The model reservoirs will help experts determine what happens to nutrients in stagnant water and the best way to manage it, Ramsey said. It could settle to the bottom, or it could contribute to algae growth.
The C-43 Reservoir will be built without a water treatment plant, meaning polluted water that enters the reservoir will be returned to the Caloosatchee estuary when it is released.
That is one area where the project fails to address one of Lee County's most important concerns, said Commissioner Ray Judah.
"This is going to be an incubator for blue-green algae," said Judah after touring the test cells.
To thrive, algae need calm water, warm temperatures and nutrients, all of which will be found in the C-43 reservoir, Judah said.
The district needs to spend its time and money building storage and restoring the traditional flowway to the south of Lake Okeechobee, where the sugar industry controls much of the land, Judah said.
"You have to look at the irony of converting valuable agricultural land to the west of the lake into water storage while south of the lake, valuable wetlands are converted for agriculture," he said.
The C-43 reservoir will address one of the major problems the Caloosahatchee estuary faces, which is the sheer volume of water that it receives from basin runoff and Lake Okeechobee releases, Ramsey said.
When the reservoir is complete, it will hold 170,000 acre-feet of water, or the equivalent of 79,000 Olympic-sized swimming pools.

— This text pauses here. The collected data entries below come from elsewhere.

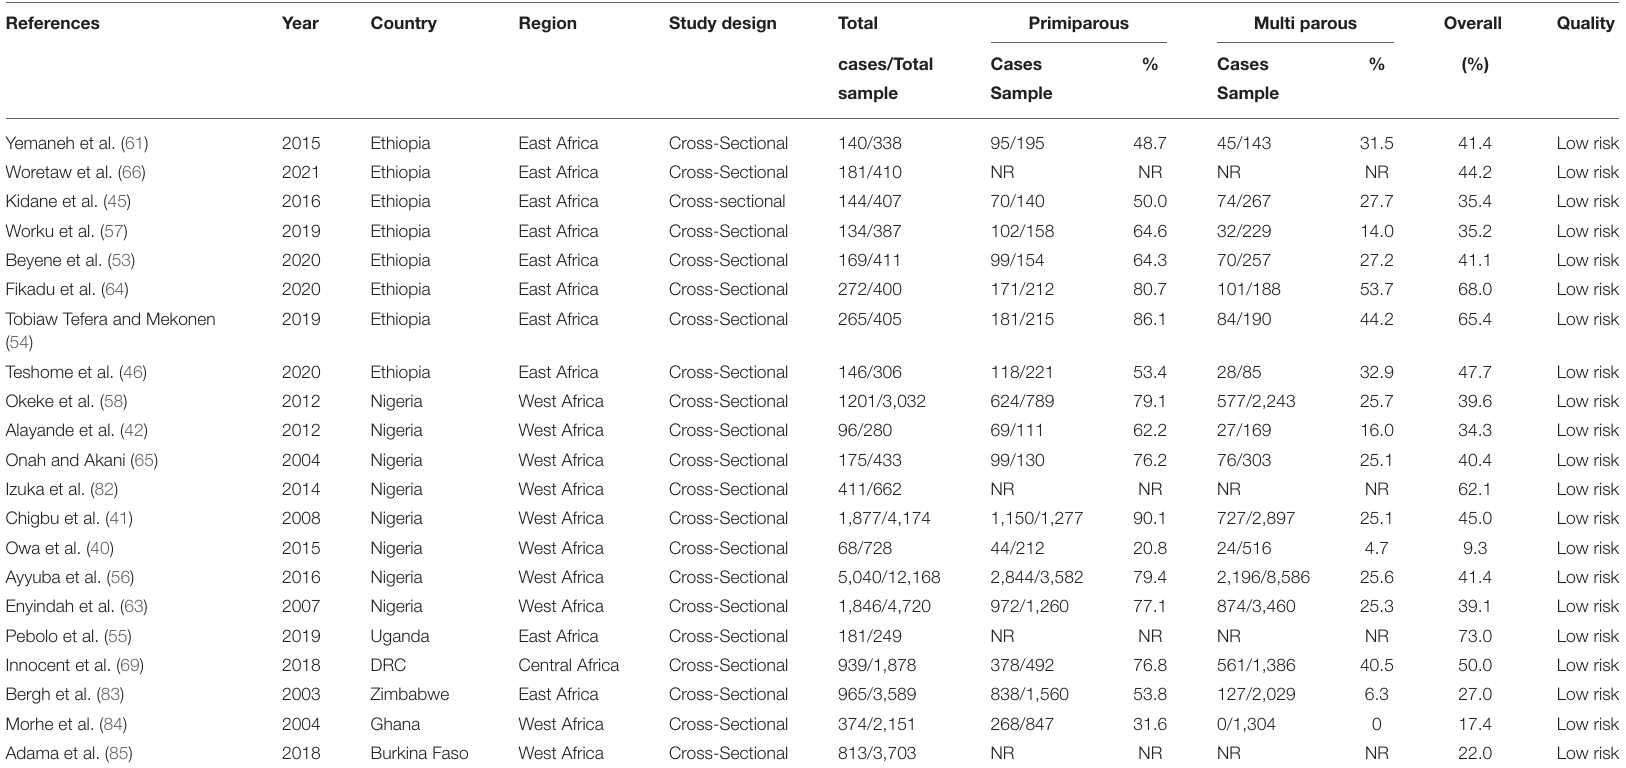
TABLE 1 | The characteristics of the studies included in the systematic review and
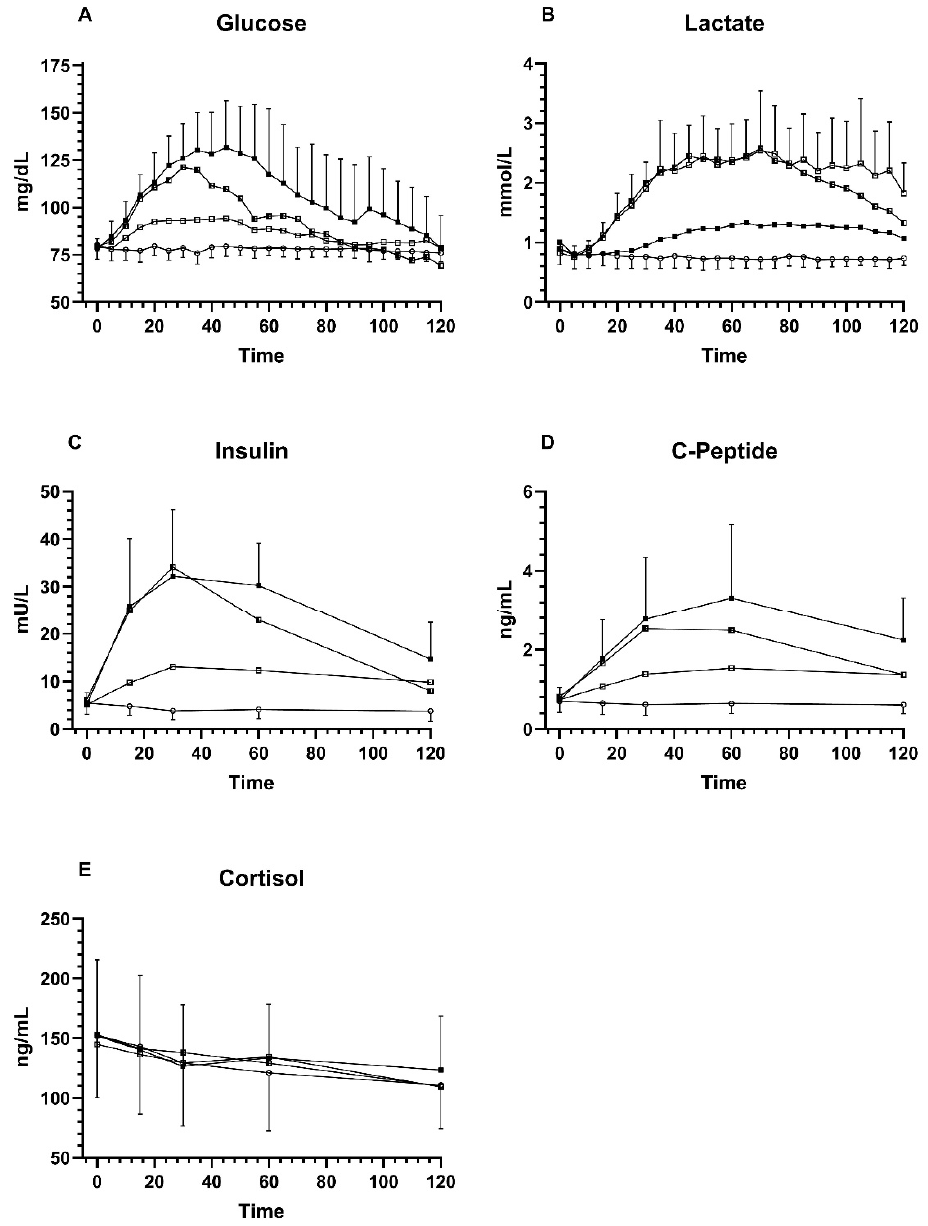
Figure 1. Comparison of Glu, Fru, GluFru, and sucralose supplementation. ( A ) venous blood glucose, ( B ) venous blood lactate, ( C ), serum insulin levels, ( D ) serum c-peptide levels, and ( E ) serum cortisol levels. Black circles indicate glucose, open circles indicate sucralose, open squares indicate fructose, and half squares indicate GluFru.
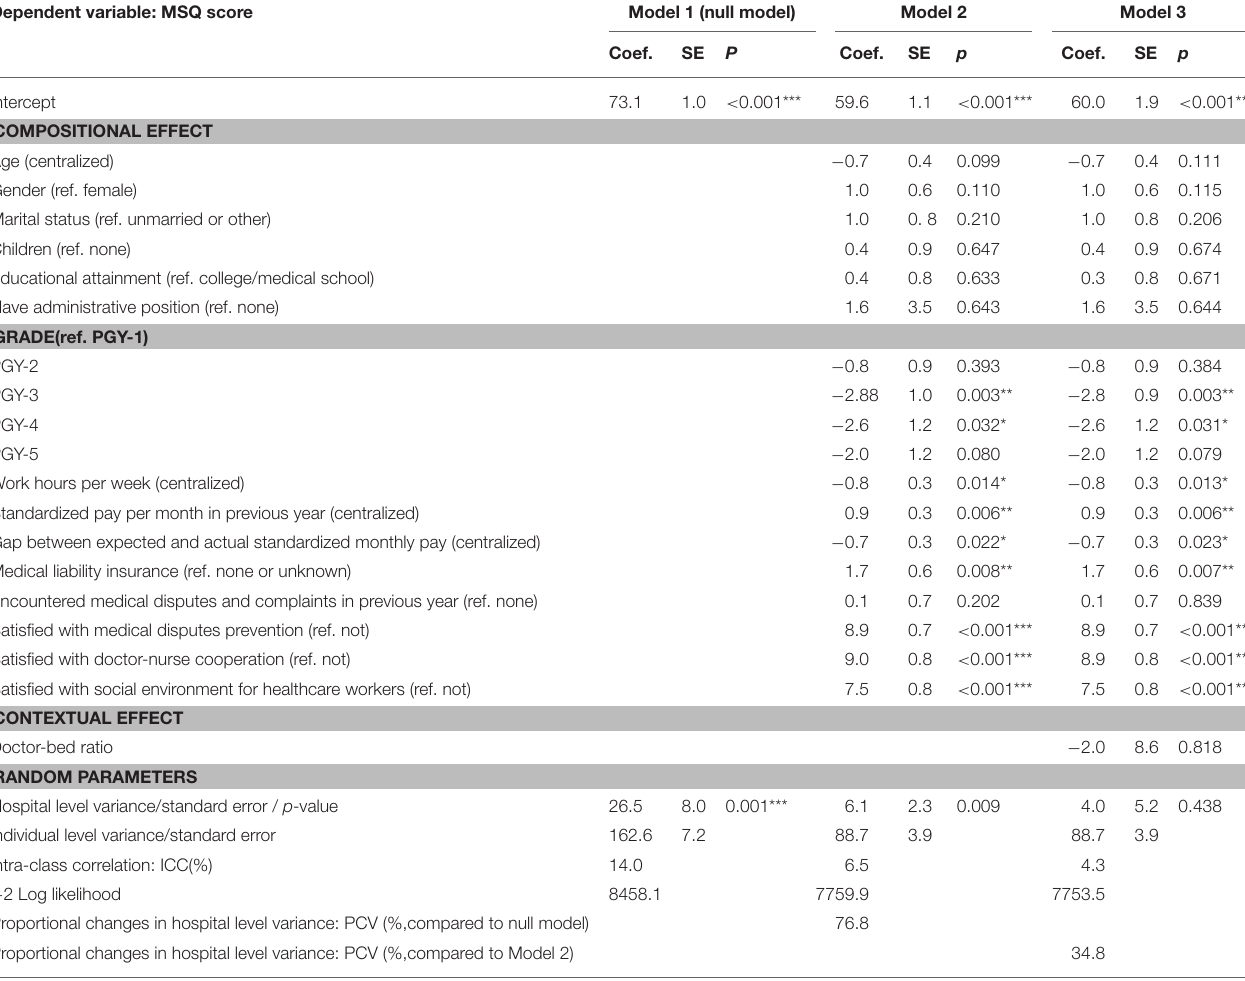
TABLE 3 | The association between individual- and hospital-level characteristics applying multilevel linear regression ( N = 1,060). Dependent variable: MSQ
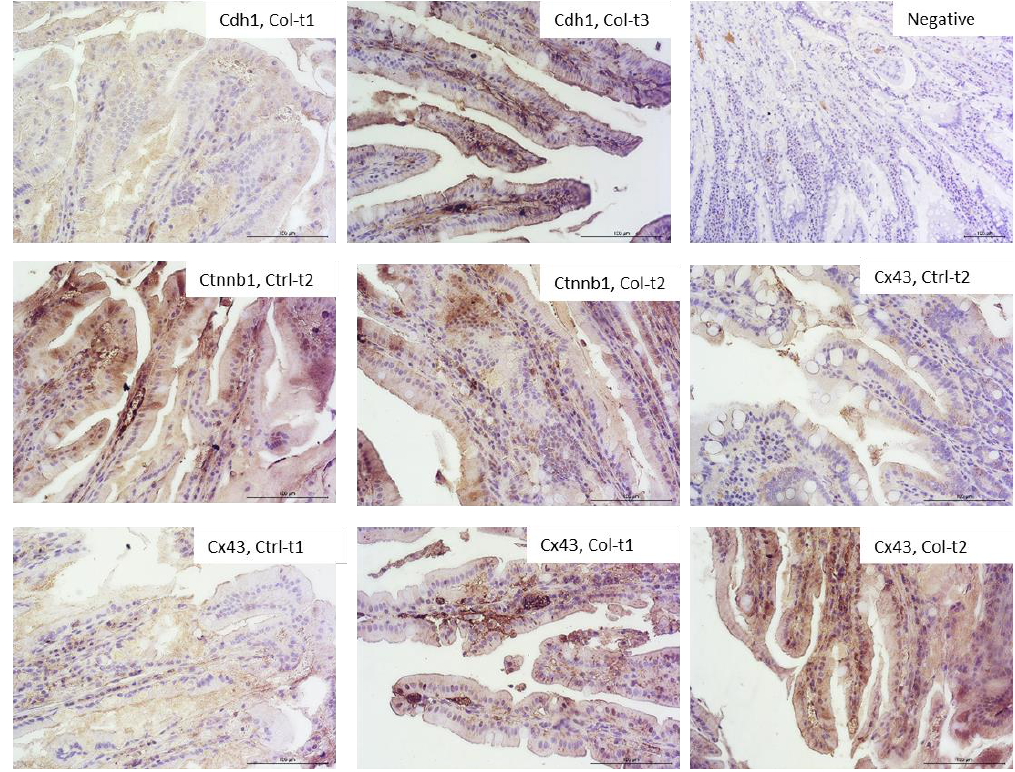
Figure 4. Representative pictures of the protein expression of intercellular junctions in the small intestine derived from control or Col-supplemented animals. We have only selected those where the differences were most apparent (objective magn. x20, Leica DM5000B, Wetzlar, Germany).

The district will build the reservoir on 11,000 acres of agricultural land east of LaBelle.
The C-43 Reservoir is part the Governor's Acceler8 program, which advances the pace of funding, design and construction of eight Everglades restoration projects. The program provides an additional 418,000 acre-feet of storage for Lake Okeechobee runoff a decade ahead of time.
Anytime there is more storage in the ground it is beneficial to Lee County," said Kurt Harclerode, a water quality specialist for Lee's Department of Natural Resources.
The Army Corps of Engineers has discussed building a water quality facility at the C-43 Reservoir, but first more information must be collected about the pollution problem, Ramsey said.
As the water management district collects those data, Lee County will be there to review them, said commissioner Tammy Hall.
"We want to really follow that data so every month we can look at it with them so we are part of the decisions," Hall said. "We want decisions driven by science, not emotion. We have to have good science to make good decisions."